■ **Problem details**: Please pull the text out of all the rows below and copy each line without any change, leaving the pictures out of your answer.

──────── Extracted data

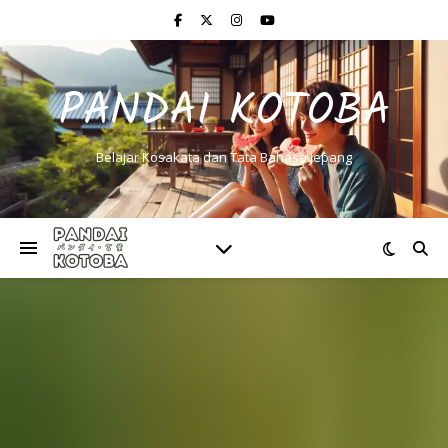
PANDAI KOTOBA
Belajar Kosakata dan Tata Bahasa Jepang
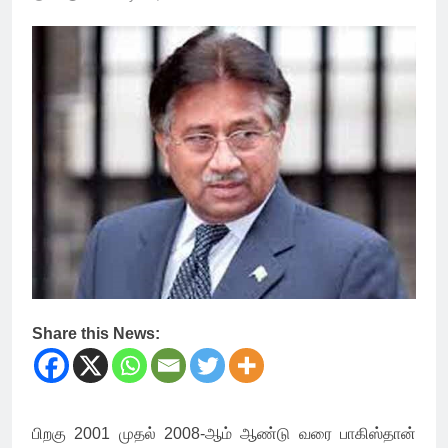
Share this News:
பிறகு 2001 முதல் 2008-ஆம் ஆண்டு வரை பாகிஸ்தான்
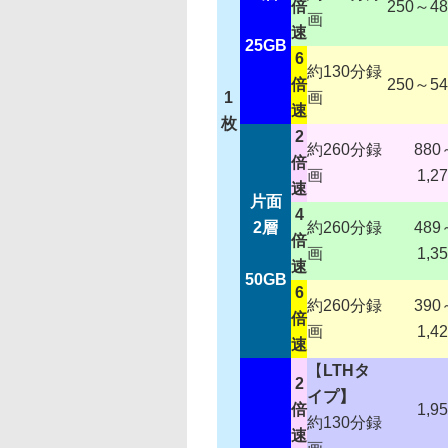
倍
250～48
画
速
25GB
6
約130分録
倍
250～54
1
画
速
枚
2
約260分録
880
倍
画
1,2
速
片面
4
2層
約260分録
489
倍
画
1,3
速
50GB
6
約260分録
390
倍
画
1,4
速
【
LTHタ
2
イプ】
倍
1,9
約130分録
速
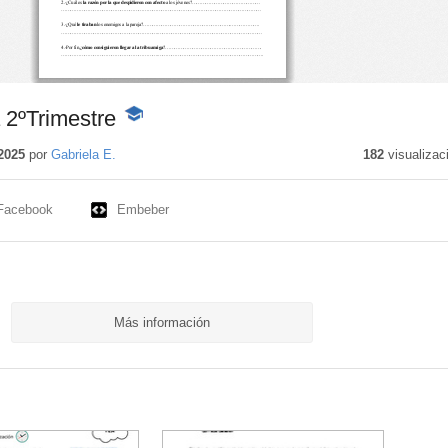
2ºTrimestre
-
Contenido
educativo
2025
por
Gabriela E.
182
visualizac
Facebook
Embeber
Más información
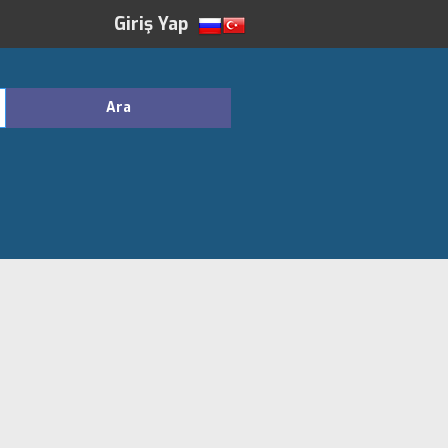
Giriş Yap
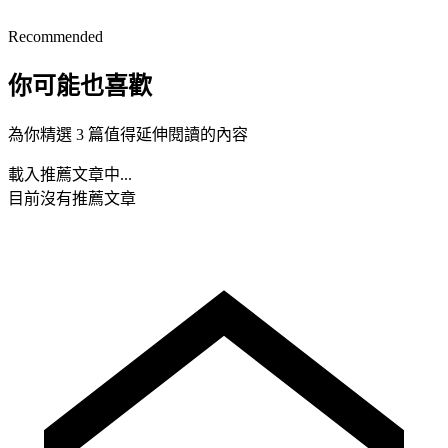
Recommended
你可能也喜歡
為你精選 3 篇值得延伸閱讀的內容
載入推薦文章中...
目前沒有推薦文章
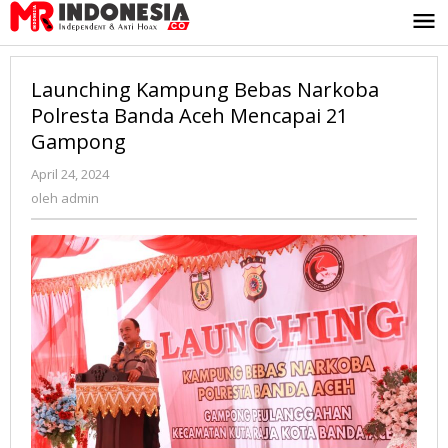
Lewati
ke
konten
Launching Kampung Bebas Narkoba
Polresta Banda Aceh Mencapai 21
Gampong
April 24, 2024
oleh
admin
oleh
admin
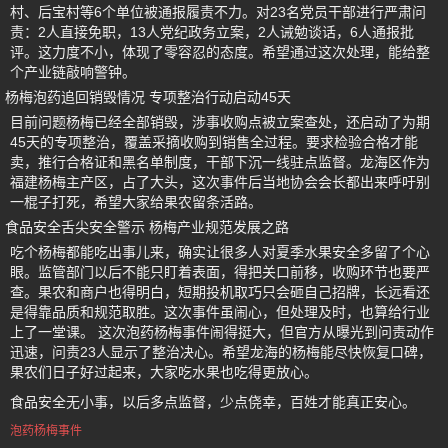
村、后宝村等6个单位被通报履责不力。对23名党员干部进行严肃问
责：2人直接免职，13人党纪政务立案，2人诫勉谈话，6人通报批
评。这力度不小，体现了零容忍的态度。希望通过这次处理，能给整
个产业链敲响警钟。
杨梅泡药追回销毁情况 专项整治行动启动45天
目前问题杨梅已经全部销毁，涉事收购点被立案查处，还启动了为期
45天的专项整治，覆盖采摘收购到销售全过程。要求检验合格才能
卖，推行合格证和黑名单制度，干部下沉一线驻点监督。龙海区作为
福建杨梅主产区，占了大头，这次事件后当地协会会长都出来呼吁别
一棍子打死，希望大家给果农留条活路。
食品安全舌尖安全警示 杨梅产业规范发展之路
吃个杨梅都能吃出事儿来，确实让很多人对夏季水果安全多留了个心
眼。监管部门以后不能只盯着表面，得把关口前移，收购环节也要严
查。果农和商户也得明白，短期投机取巧只会砸自己招牌，长远看还
是得靠品质和规范取胜。这次事件虽闹心，但处理及时，也算给行业
上了一堂课。 这次泡药杨梅事件闹得挺大，但官方从曝光到问责动作
迅速，问责23人显示了整治决心。希望龙海的杨梅能尽快恢复口碑，
果农们日子好过起来，大家吃水果也吃得更放心。
食品安全无小事，以后多点监督，少点侥幸，百姓才能真正安心。
泡药杨梅事件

────────────────

■ **Exercise solution**:
PANDAI KOTOBA
Belajar Kosakata dan Tata Bahasa Jepang
Share this News:
பிறகு 2001 முதல் 2008-ஆம் ஆண்டு வரை பாகிஸ்தான்
倍
250～48
画
速
25GB
6
約130分録
倍
250～54
1
画
速
枚
2
約260分録
880
倍
画
1,2
速
片面
4
2層
約260分録
489
倍
画
1,3
速
50GB
6
約260分録
390
倍
画
1,4
速
【
LTHタ
2
イプ】
倍
1,9
約130分録
速
2ºTrimestre
-
Contenido
educativo
2025
por
Gabriela E.
182
visualizac
Facebook
Embeber
Más información
Giriş Yap
Recommended
你可能也喜歡
為你精選 3 篇值得延伸閱讀的內容
載入推薦文章中...
目前沒有推薦文章
Lewati
ke
konten
Launching Kampung Bebas Narkoba
Polresta Banda Aceh Mencapai 21
Gampong
April 24, 2024
oleh
admin
oleh
admin
村、后宝村等6个单位被通报履责不力。对23名党员干部进行严肃问
责：2人直接免职，13人党纪政务立案，2人诫勉谈话，6人通报批
评。这力度不小，体现了零容忍的态度。希望通过这次处理，能给整
个产业链敲响警钟。
杨梅泡药追回销毁情况 专项整治行动启动45天
目前问题杨梅已经全部销毁，涉事收购点被立案查处，还启动了为期
45天的专项整治，覆盖采摘收购到销售全过程。要求检验合格才能
卖，推行合格证和黑名单制度，干部下沉一线驻点监督。龙海区作为
福建杨梅主产区，占了大头，这次事件后当地协会会长都出来呼吁别
一棍子打死，希望大家给果农留条活路。
食品安全舌尖安全警示 杨梅产业规范发展之路
吃个杨梅都能吃出事儿来，确实让很多人对夏季水果安全多留了个心
眼。监管部门以后不能只盯着表面，得把关口前移，收购环节也要严
查。果农和商户也得明白，短期投机取巧只会砸自己招牌，长远看还
是得靠品质和规范取胜。这次事件虽闹心，但处理及时，也算给行业
上了一堂课。 这次泡药杨梅事件闹得挺大，但官方从曝光到问责动作
迅速，问责23人显示了整治决心。希望龙海的杨梅能尽快恢复口碑，
果农们日子好过起来，大家吃水果也吃得更放心。
食品安全无小事，以后多点监督，少点侥幸，百姓才能真正安心。
泡药杨梅事件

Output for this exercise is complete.